Click here for the Demo

Synopsis

This documentation is a guide for how to design Maven projects that can generate and publish data with an mere invocation of:

mvn deploy

This guide presents concepts for one-shot data publishing as well as for automated builds.

Why not …

  • use a Workflow Engine? There exist many workflow engines, and tying builds to one of them significantly limits portability. Conversely, every workflow engine is expected to be capable of running a shell script and thus invoke a Maven build.

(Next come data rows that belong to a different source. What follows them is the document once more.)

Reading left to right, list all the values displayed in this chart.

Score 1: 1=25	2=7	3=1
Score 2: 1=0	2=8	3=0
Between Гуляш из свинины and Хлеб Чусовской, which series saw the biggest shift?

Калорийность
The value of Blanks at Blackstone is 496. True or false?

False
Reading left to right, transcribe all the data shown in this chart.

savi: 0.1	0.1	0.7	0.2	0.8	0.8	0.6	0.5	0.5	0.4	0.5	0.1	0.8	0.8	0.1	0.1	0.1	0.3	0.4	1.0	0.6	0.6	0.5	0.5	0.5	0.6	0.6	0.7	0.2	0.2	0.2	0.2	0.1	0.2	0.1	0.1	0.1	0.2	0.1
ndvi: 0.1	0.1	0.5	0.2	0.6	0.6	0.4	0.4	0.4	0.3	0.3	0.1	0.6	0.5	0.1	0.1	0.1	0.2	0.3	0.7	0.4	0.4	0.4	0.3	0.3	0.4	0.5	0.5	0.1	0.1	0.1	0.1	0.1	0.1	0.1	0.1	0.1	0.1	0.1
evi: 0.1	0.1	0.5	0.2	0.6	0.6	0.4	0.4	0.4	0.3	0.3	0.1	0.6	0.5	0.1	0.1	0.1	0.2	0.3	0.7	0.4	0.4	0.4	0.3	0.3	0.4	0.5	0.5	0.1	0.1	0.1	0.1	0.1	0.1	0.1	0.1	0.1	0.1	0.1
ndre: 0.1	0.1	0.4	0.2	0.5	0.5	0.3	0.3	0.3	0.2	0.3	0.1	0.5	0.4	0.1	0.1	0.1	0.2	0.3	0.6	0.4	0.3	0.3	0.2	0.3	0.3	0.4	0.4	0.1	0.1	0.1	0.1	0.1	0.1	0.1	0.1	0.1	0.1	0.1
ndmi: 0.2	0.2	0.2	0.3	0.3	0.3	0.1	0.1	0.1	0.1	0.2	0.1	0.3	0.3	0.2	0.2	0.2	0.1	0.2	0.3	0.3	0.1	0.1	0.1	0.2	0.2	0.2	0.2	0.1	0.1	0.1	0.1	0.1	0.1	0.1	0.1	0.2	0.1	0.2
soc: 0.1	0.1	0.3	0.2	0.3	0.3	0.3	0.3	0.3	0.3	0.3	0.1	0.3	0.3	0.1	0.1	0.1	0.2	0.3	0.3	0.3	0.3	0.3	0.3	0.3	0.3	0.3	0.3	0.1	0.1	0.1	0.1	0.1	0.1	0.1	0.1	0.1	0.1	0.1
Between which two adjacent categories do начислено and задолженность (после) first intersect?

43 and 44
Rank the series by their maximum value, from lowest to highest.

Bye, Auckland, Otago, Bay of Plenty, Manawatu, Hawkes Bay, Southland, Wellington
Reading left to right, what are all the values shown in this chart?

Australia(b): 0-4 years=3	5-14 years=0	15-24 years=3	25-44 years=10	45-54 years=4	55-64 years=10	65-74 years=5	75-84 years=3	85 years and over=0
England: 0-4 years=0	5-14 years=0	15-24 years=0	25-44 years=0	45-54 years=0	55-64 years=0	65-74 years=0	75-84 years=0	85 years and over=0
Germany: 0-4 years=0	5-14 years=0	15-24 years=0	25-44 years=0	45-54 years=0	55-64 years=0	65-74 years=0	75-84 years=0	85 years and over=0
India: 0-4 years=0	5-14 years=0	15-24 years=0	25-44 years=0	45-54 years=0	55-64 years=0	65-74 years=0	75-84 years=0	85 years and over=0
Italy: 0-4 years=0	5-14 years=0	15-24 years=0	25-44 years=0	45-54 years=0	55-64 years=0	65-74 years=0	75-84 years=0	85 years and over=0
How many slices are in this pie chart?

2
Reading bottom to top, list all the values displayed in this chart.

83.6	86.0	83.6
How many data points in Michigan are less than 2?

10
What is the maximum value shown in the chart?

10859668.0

  • use a different build system rather than Maven? One of the main reasons for the choice of maven is that its naming conventions fit well with Semantic Web concepts.

Design Philosophy

  • 🌐 Programming Language Agnostic: The data generation code is in Python rather than Java? No problem.
  • 🔄 Reproducible Builds: Run mvn install repeatedly to repeatedly carry out the data build.
  • 💠 Semantic Web Interoperability: Represent Maven Coordinates as URNs for use in RDF documents.
  • 🌈 Data Format Agnostic: Although this guide has a Semantic Web / RDF bias, many concepts can be applied to any data format, such as CSV, XML, JSON, text, PDF or ZIP archives.

Maven-based Data Management

This repository contains guidelines about how to adopt, and adapt and maybe sometimes bend the Maven ecosystem for data generation and publishing.

These guidelines are not only aimed at making it possible to publish data under the FAIR principles (in brief: findability, accessibility, interoperability, and reusability) but also to have REPRODUCIBLE builds, which have become conventional in modern software development.

The idea is simple: Maven provides a framework to version, build and deploy artifacts. Although artifacts are typically JAR files, it is possible to also publish data artifacts.